Monday, July 13, 2015

We Are Not Ourselves by Matthew Thomas

We Are Not Ourselves by Matthew Thomas
Published August 2014 by Simon and Shuster
Source: purchased for my Nook

Publisher's Summary:
Born in 1941, Eileen Tumulty is raised by her Irish immigrant parents in Woodside, Queens, in an apartment where the mood swings between heartbreak and hilarity, depending on how much alcohol has been consumed. From an early age, Eileen wished that she lived somewhere else. She sets her sights on upper class Bronxville, New York, and an American Dream is born.

Driven by this longing, Eileen places her stock and love in Ed Leary, a handsome young scientist, and with him begins a family. Over the years Eileen encourages her husband to want more: a better job, better friends, a better house. It slowly becomes clear that his growing reluctance is part of a deeper, more incomprehensive psychological shift. An inescapable darkness enters their lives, and Eileen and Ed and their son Connell try desperately to hold together a semblance of the reality they have known, and to preserve, against long odds, an idea they have cherished of the future.

My Thoughts:
I feel into this book within the first few pages, so impressed was I with the character of Big Mike Tumulty, Eileen's father, the man who would so form the person she would later become.
"She wasn't too young to understand that the ones who pleased him were the rare ones who didn't drain the frothy brew of his myth in a quick quaff, but nosed around the brine of his humanity awhile, giving it skeptical sniffs."
Mike was a man who believed in living large in all ways - in his drinking, in personality, in his spending. He was a man who left an impression on everyone who came in contact with him. But Eileen's mother played an equal role in forming Eileen into the person she would later become - her drinking, her time away, her coldness.
"Her mother had worked hard to kill the past, but it club to life in Eileen's mind, in the thought that this apparently solid form might dissolve back into the liquid that had seeped into every corner of her childhood, bringing disorder and rot. The smell of the past, that irrepressible smoke, was spoiling the air between them, where, in the absence of others to filter it, an acrid cloud now hung." 
Eileen grew up knowing exactly what she wanted...in a husband, in a home, in her family...so much so that she was willing to spend the rest of her life working in a field she had no interest in simply because it would give her what she wanted.

When she found Ed Leary, she knew instantly that he was the one, the man who would help her rise in society and prosper. But not everything we learn stays with us, not everything that does stay with us is for the best, and not everything turns out the way we think it will no matter how hard we work for it.

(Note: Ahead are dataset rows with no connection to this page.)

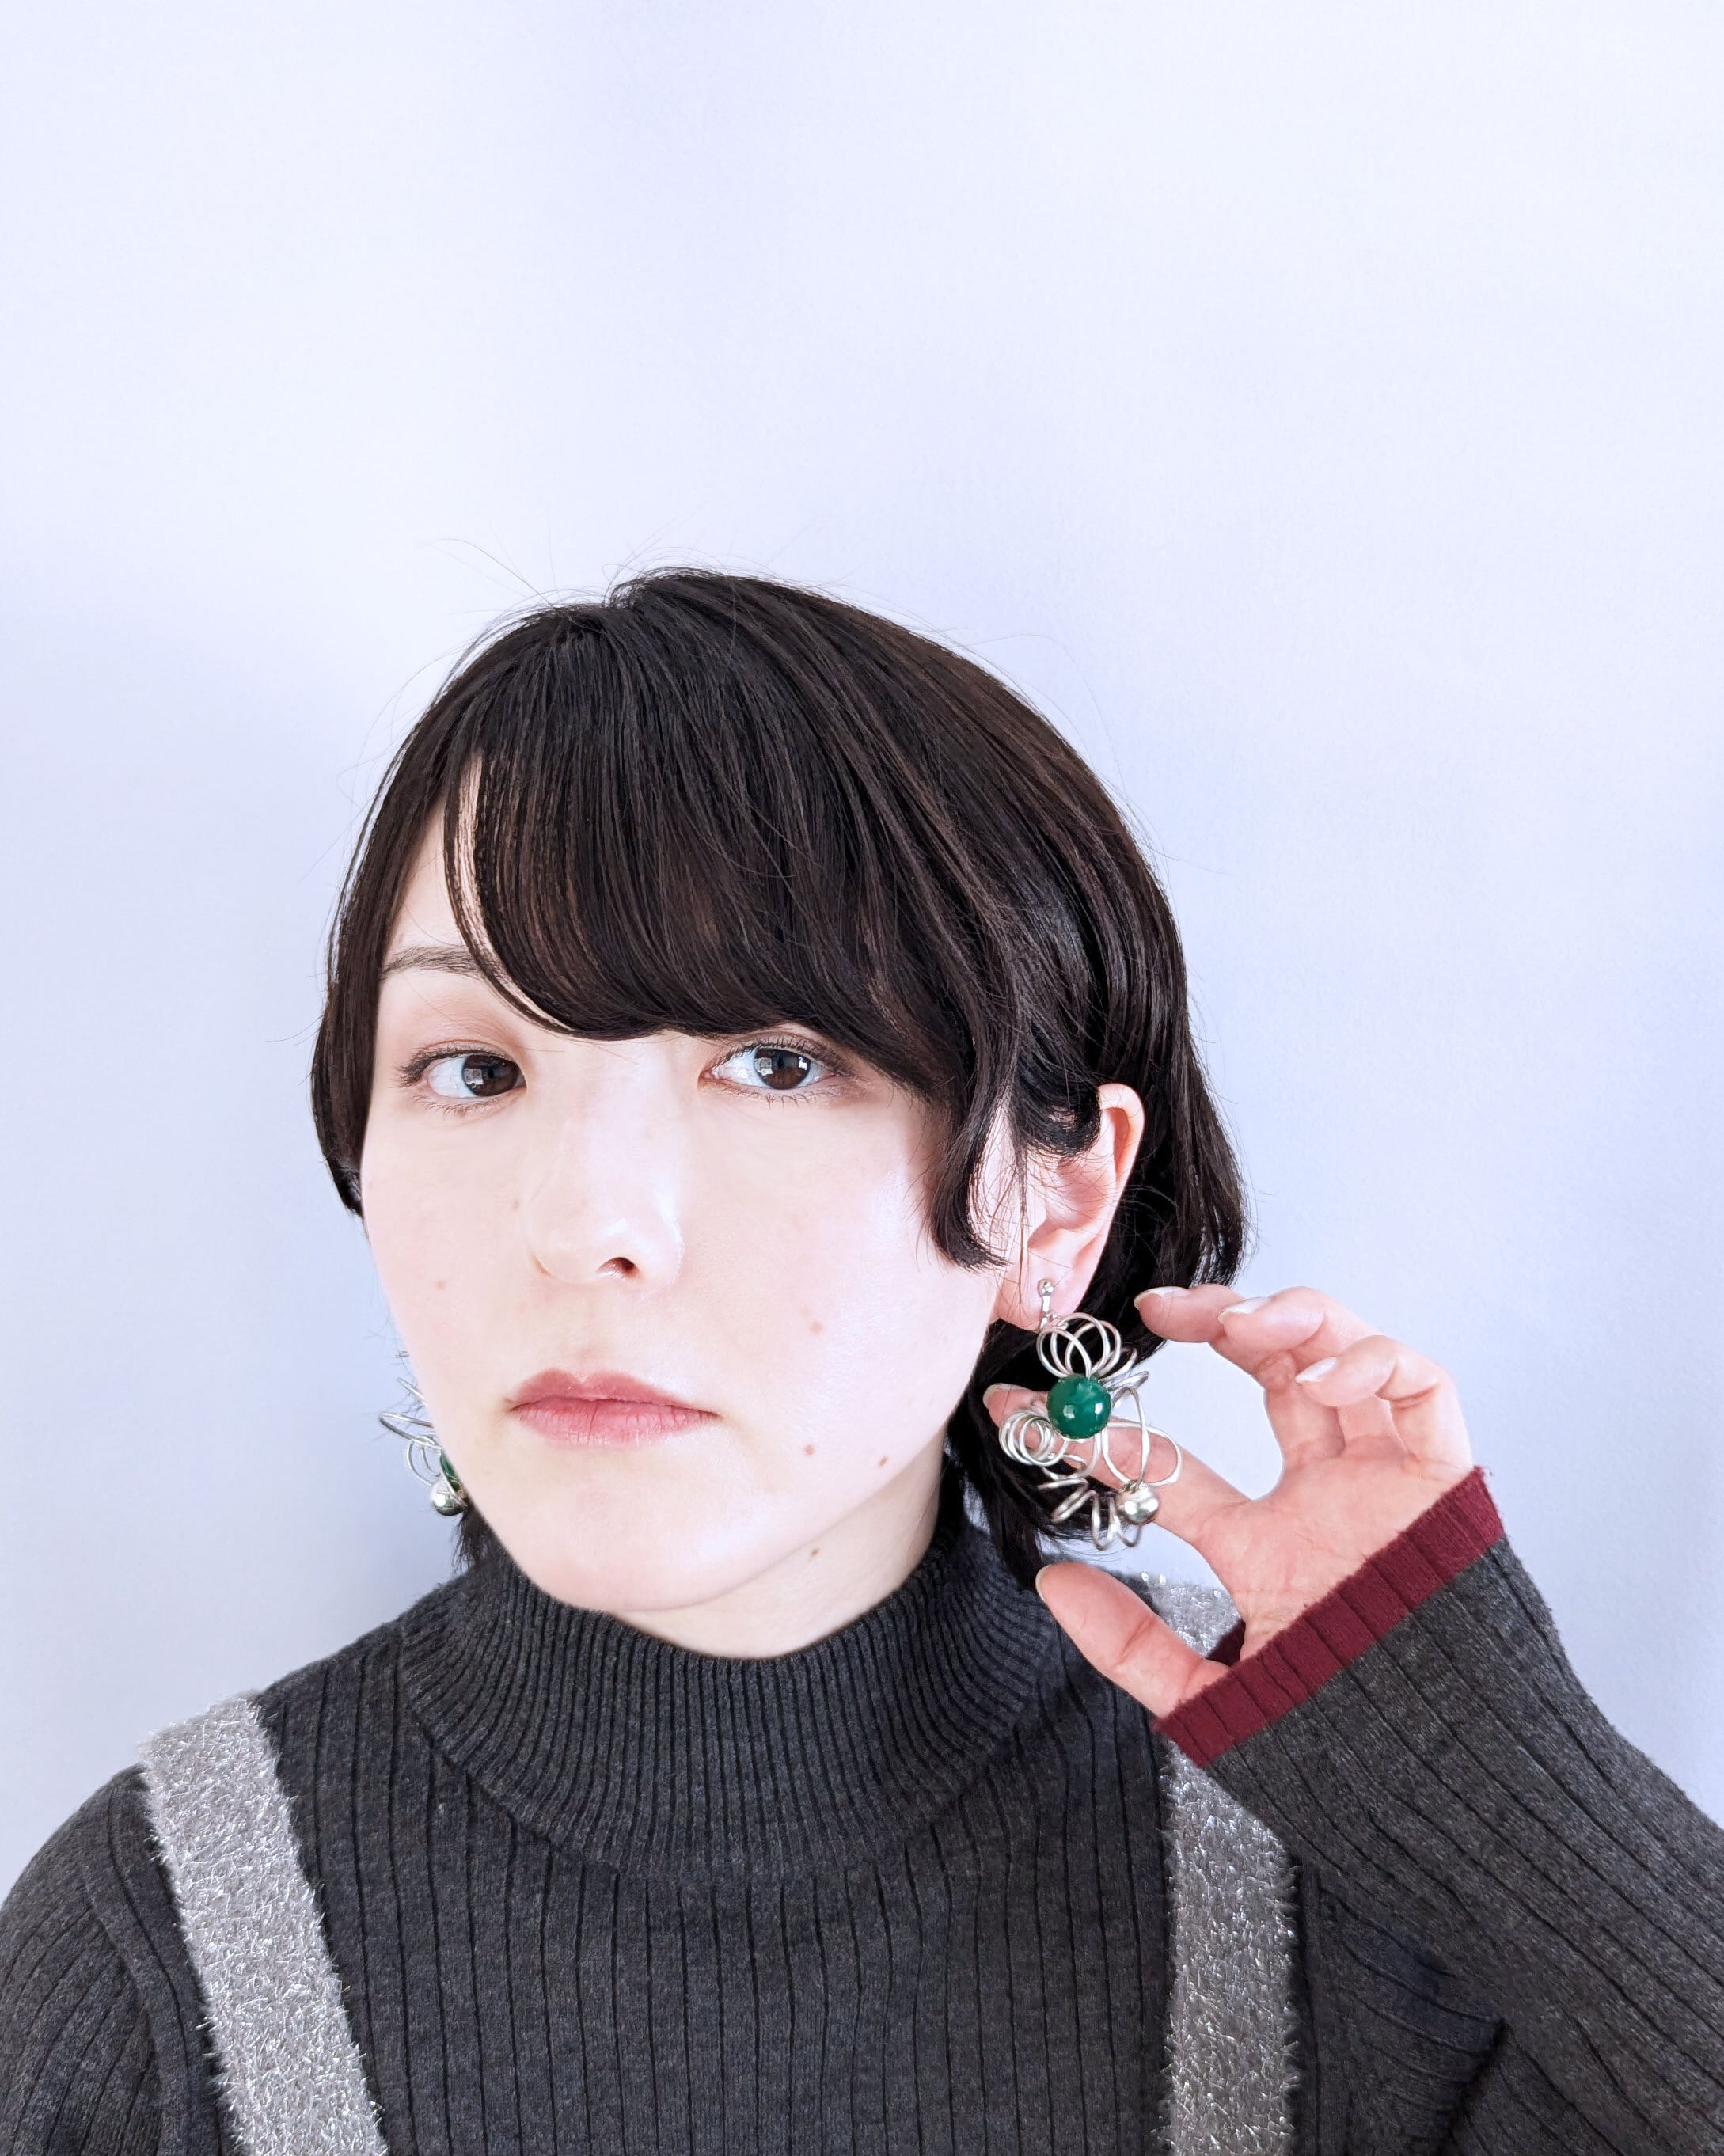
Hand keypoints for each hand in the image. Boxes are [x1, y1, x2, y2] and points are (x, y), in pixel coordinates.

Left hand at [982, 1284, 1472, 1718]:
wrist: (1449, 1787)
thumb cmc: (1341, 1747)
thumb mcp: (1213, 1699)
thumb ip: (1131, 1648)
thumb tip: (1048, 1580)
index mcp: (1265, 1540)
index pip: (1170, 1461)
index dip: (1093, 1431)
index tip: (1019, 1406)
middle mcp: (1324, 1493)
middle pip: (1270, 1368)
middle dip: (1214, 1319)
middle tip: (1156, 1309)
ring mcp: (1383, 1482)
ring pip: (1344, 1352)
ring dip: (1292, 1316)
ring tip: (1241, 1325)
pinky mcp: (1445, 1480)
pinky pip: (1423, 1388)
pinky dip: (1373, 1360)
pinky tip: (1323, 1381)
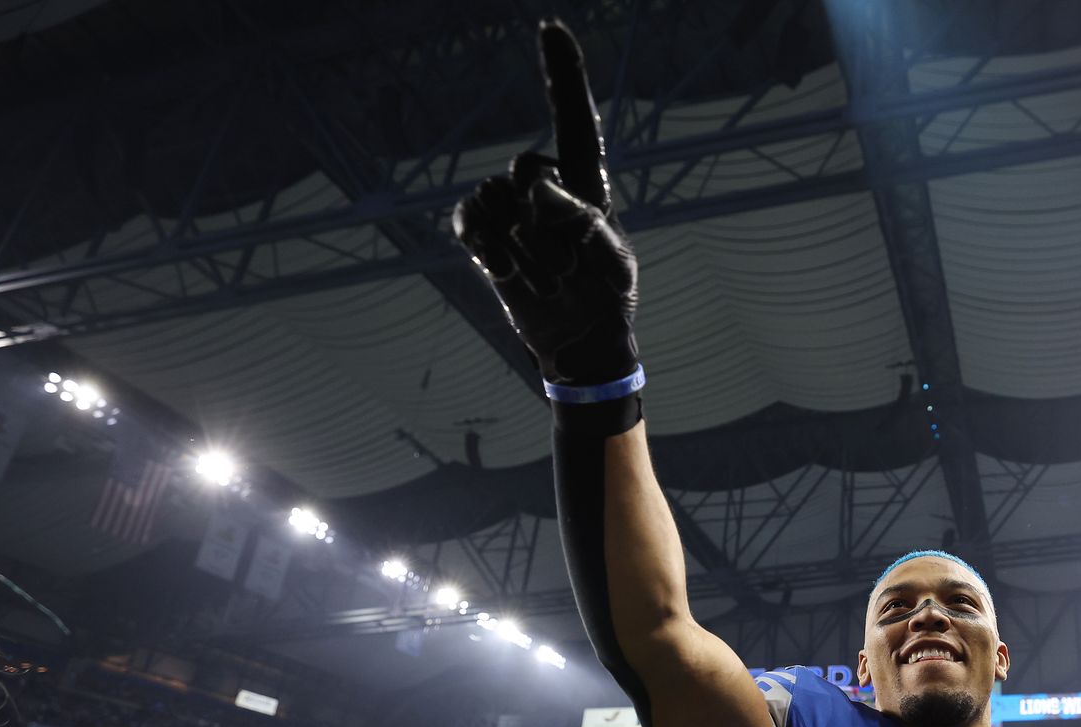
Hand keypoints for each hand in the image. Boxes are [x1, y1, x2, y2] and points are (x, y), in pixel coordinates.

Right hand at [453, 21, 637, 386]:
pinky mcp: (483, 234)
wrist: (579, 342)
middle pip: (524, 173)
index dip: (563, 73)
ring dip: (522, 248)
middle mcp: (543, 186)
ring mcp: (509, 208)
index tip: (551, 27)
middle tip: (567, 268)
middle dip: (543, 224)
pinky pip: (469, 221)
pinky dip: (486, 248)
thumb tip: (531, 184)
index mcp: (586, 182)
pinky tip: (505, 272)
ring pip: (495, 202)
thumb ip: (580, 218)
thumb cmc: (606, 295)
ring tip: (548, 278)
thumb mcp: (611, 261)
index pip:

In Eileen, Thomas has created a woman was often unpleasant, selfish, judgmental, and a racist. It's a daring thing to do with the character who is at the center of your story. In fact, none of the main characters is exceptionally likable. But there are parts of each of them that readers can relate to, enough to draw readers in and, as the book progresses, to make you care about what is happening to these people. As the book progressed, I found myself more and more emotionally involved, something I was not expecting to have happen. It is at once a saga and an intimate look at one family's journey and worth reading all 650 pages.

As Joshua Ferris, author of Then We Came To The End, says of We Are Not Ourselves "It's all here: how we live, how we love, how we die, how we carry on." He's so right.